In particolare, non è consentita – non costituendo fattibile alternativa alla demolizione – in caso di interventi eseguiti in assenza di permesso di costruire, in totale difformità o con variazioni essenziali.
Non lo è nel caso di interventi realizzati su suoli di proprietà dello Stato o di enti pubblici in assenza di permesso di costruire o SCIA alternativa.
Si applica invece agli interventi realizzati in parziale difformità dal titolo abilitativo all’intervento edilizio o agli interventi di ristrutturazione eseguiti in assenza o in totale difformità dal permesso di costruire, i quali, secondo la legge, devono essere rimossi o demoliti a cura e spese dei responsabili dell’abuso edilizio.
In base a quest’ultimo caso, la fiscalizzazione diviene un’opzione quando, a seguito di un accertamento dettagliato, si constata, come detto sopra, che il ripristino dello stato originario non è fattibile senza provocare danni irreparabili alla parte dell’edificio eseguita in conformità al titolo edilizio.
L’impossibilità di demolizione deve essere dichiarata dal soggetto interessato (proprietario o responsabile dell’abuso) e accertata dal Comune nella fase successiva all’ingiunzione, ovvero quando si emette l’ordine di demolizione.
Sul tema è di recente intervenuto il Supremo Consesso con la pronuncia dell’Adunanza plenaria n. 3/2024 che ha dato una risposta alle problematiche riguardanti la quantificazione della sanzione pecuniaria.
In particolare è stata data corretta interpretazione dell’art. 33, comma 2, del D.P.R. n. 380/2001, che prevede la possibilità di infliggere una sanzione pecuniaria pari al doppio dell’aumento di valore dell’immobile a seguito della realizzazione di opere abusive aggiornato alla data di esecuzione dell’abuso secondo l’indice ISTAT del costo di costruzione.
Secondo una prima interpretazione, la sanzione doveva essere determinata secondo quanto stabilito dal decreto ministeriale (392/1978) e poi il relativo importo andava aggiornato alla data di esecuzione dell’abuso sulla base dell’indice ISTAT del costo di costruzione.

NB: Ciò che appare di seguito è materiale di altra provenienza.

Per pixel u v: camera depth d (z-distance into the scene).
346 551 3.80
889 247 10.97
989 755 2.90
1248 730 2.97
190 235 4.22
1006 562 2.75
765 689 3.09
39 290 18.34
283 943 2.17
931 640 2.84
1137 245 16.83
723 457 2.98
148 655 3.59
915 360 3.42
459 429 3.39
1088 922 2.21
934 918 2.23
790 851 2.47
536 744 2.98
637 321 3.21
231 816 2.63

Secondo una diversa prospettiva, la sanzione doveva essere determinata con riferimento all’ultimo costo di produzione determinato con decreto ministeriale, aggiornato alla data di esecuzione dell’abuso; l’importo così ottenuto andava incrementato sulla base dell’indice ISTAT del costo di costruzione.

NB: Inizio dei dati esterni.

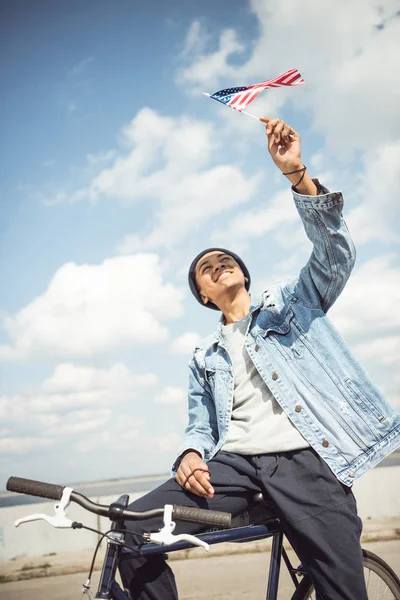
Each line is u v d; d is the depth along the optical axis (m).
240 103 2.14
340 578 1.76
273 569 1.93
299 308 2.04
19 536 4.98
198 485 1.83
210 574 4.20
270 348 2.02
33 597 3.94
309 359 1.98
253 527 1.92
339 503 1.81
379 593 2.05
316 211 1.93
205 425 2.16
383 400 1.93
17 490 1.58
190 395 2.22
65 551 5.00
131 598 1.76
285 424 1.93
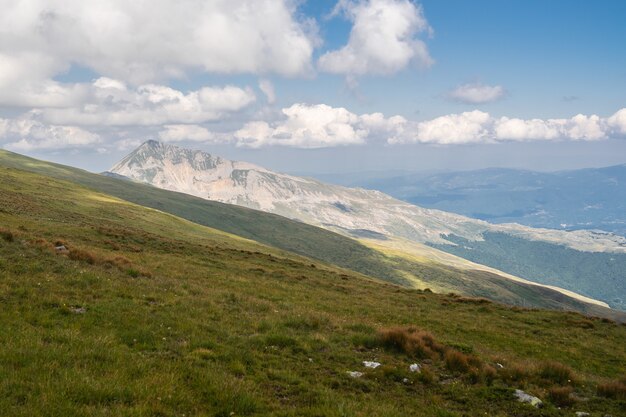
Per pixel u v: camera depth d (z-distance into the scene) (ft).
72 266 90.38
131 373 44.14
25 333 49.96
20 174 409.28
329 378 53.42
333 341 71.10
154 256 147.23
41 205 243.81
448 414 46.68
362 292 147.33
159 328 61.57
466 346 78.18
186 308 76.38
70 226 179.93
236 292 106.32
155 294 82.33
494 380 60.85
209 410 39.68
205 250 190.90
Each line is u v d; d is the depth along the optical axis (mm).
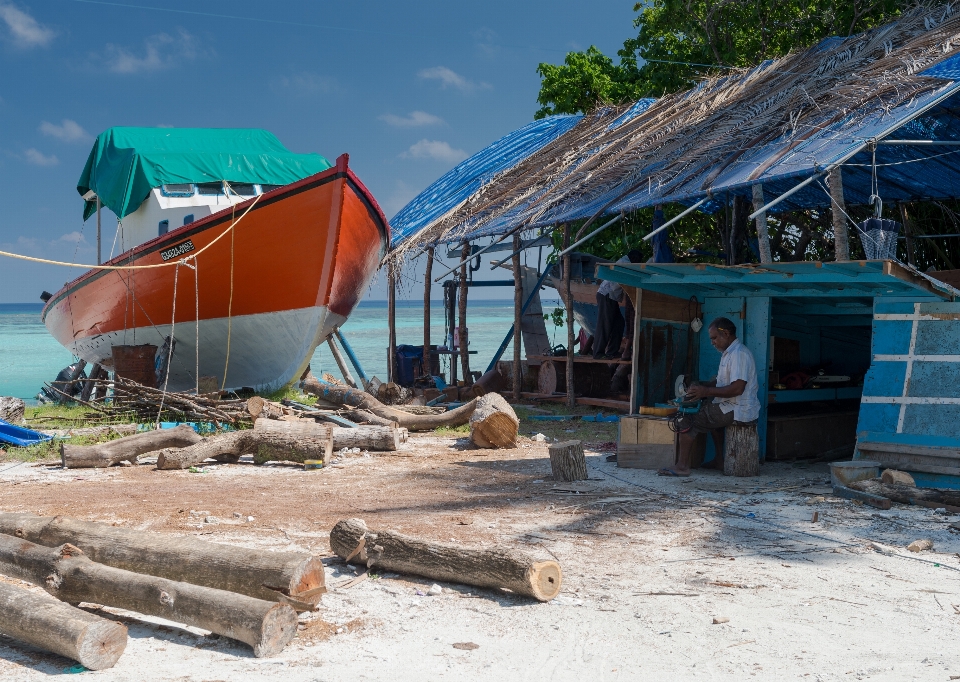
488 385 18203
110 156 18703
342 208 15547
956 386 8188
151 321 17828
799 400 10414
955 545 6242
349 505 7824
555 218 15031
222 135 19641
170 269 16625
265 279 16328
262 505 7824
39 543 5691
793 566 5754
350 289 17531
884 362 8703
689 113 16719
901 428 8367
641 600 5086
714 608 4934
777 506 7625
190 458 10047
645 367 10234
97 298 18656
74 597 4883
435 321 83500
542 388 17438
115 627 4125
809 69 15133
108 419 13742
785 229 19703
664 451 9562
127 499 8133
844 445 10922
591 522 7059
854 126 11055
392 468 10031
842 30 20141
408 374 19484
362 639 4508
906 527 6766
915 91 11047
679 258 20219
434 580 5523
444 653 4309
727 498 8000
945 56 11906
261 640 4223
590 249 20422
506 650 4344
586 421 14555
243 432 10508
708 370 10625
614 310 16578
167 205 17922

L’Adunanza Plenaria – che ha anche chiarito che per “data di esecuzione dell’abuso” debba intendersi il momento di realizzazione delle opere abusive (e non quello dell’accertamento dell’abuso) – ha previsto che ai fini della determinazione della sanzione pecuniaria da determinare ex art. 33, comma 2, del d.P.R. n. 380 del 2001, deve procedersi alla determinazione della superficie convenzionale ai sensi dell’art. 13 della legge n. 392/1978 ed alla determinazione del costo unitario di produzione, sulla base del decreto aggiornato alla data di esecuzione dell’abuso. Il costo complessivo di produzione, dato dalla moltiplicazione della superficie convenzionale con il costo unitario di produzione, va attualizzato secondo l’indice ISTAT del costo di costruzione.
La pronuncia è importante perché ha posto dei primi principi chiarificatori sulla quantificazione delle sanzioni e sull’attualizzazione, facilitando anche la circolazione di immobili con abusi non ripristinabili, permettendo il calcolo della diminuzione di valore.